Davis, a ballroom dancer, says she discovered that the blogger could not afford a prosthetic leg and was confined to a wheelchair.
“When I became an amputee, all I was thinking was, ‘How soon do I get my leg?’ I never thought, ‘Oh, I may not get a leg,’ ” Davis says.
She soon realized that it’s a reality faced by many amputees. A prosthetic device can range in price from a few thousand to well over $50,000, says Dan Ignaszewski, director of government relations at the Amputee Coalition of America.
Many insurance companies restrict coverage to a maximum of $2,500 or $5,000 per year for prosthetic devices, leaving amputees to pay thousands more out of pocket.
“We’ve had stories of people who have had to raid their retirement funds or raid their child’s college savings just to be able to afford a device to be able to get back to work,” Ignaszewski tells PEOPLE.
In addition to the financial toll, limited access to prosthetics comes with a heavy emotional cost.
“I’ve gotten to the point where I feel like I’m more disabled by my insurance company than I am by the fact that I’m missing my foot,” Peggy Chenoweth, an amputee advocate tells PEOPLE.
Until May of this year, New York State restricted amputees to one prosthetic per limb per lifetime. Davis traveled with the Amputee Coalition, the American Orthotic and Prosthetic Association and Mobility Saves to testify before Congress. As a result of their coordinated effort, New York’s one-limb restriction was eliminated.

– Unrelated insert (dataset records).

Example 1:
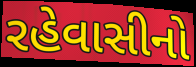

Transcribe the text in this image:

રહેવાસીનો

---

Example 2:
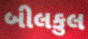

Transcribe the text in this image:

બીલકુલ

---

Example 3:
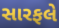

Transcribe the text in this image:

સારફલે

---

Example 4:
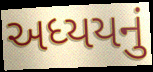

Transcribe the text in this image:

અધ્યયનું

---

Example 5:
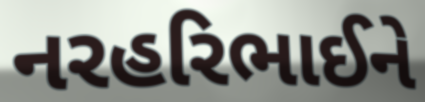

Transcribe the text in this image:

નરહરિભાઈનેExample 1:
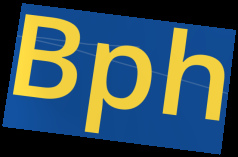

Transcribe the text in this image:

Bph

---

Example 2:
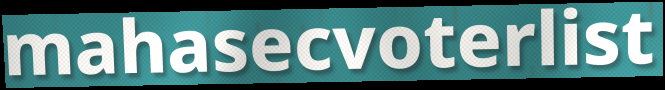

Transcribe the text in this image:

mahasecvoterlist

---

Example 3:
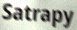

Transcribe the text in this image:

Satrapy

As Ignaszewski explains, prosthetic limbs need to be replaced every three to five years due to wear and tear. In addition to the need to replace prosthetics, amputees need specialized prosthetics for different activities, like running or going in water.
“I have to beg and grovel to get a device so I can go in the pool with my son,” Chenoweth tells PEOPLE. “I want to live a very active lifestyle, and I want to be the best mom that I can be and I’m being held back.”

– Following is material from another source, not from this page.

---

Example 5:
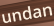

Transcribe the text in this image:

undan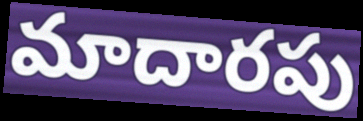
మాదారపు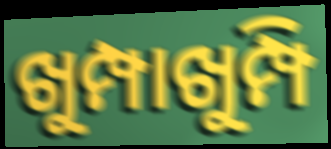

Since Davis doesn’t have a waterproof prosthetic leg, she hasn t been able to stand in the shower for two years – nor has she been able to run.

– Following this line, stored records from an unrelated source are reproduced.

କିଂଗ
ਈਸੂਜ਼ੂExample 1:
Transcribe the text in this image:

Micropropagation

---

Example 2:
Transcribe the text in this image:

“I’d love to be able to run, but a running leg is considered a luxury,” Davis says. “I could run if something scared me, but it would hurt a lot, and I would do a lot of damage to my leg.”
While Davis doesn’t have access to the prosthetic she needs for these activities, she’s more concerned with others who don’t have access to prosthetics of any kind. “I never lost sight of those patients,” she says.
She plans to start a national organization called Sister Legs that will pair female sudden traumatic amputees with other women who have faced the same struggle.
“I want to make sure they have someone they can call in the middle of the night,” Davis tells PEOPLE. “Because as supportive as family can be in these situations, they don t know what it’s like.”
Davis plans to continue to interview seasoned amputees for her organization as she visits Boston-area hospitals and works with as many patients as she can.
“It feels amazing to be there,” she says. “I cry endless tears with them, sometimes I’m first to cry, sometimes I’m already crying before I hit the room.”
Hearing their stories inspires her to share her own story and advocate on their behalf.
“The more people that are aware, the more we talk about it, the bigger changes we’re going to face. I’m very optimistic,” she says.
David adds: “I hope that people who are sitting on their couch and can’t afford a leg will see this and say, ‘Wow, I might get a leg in my lifetime.’ That’s pretty cool.”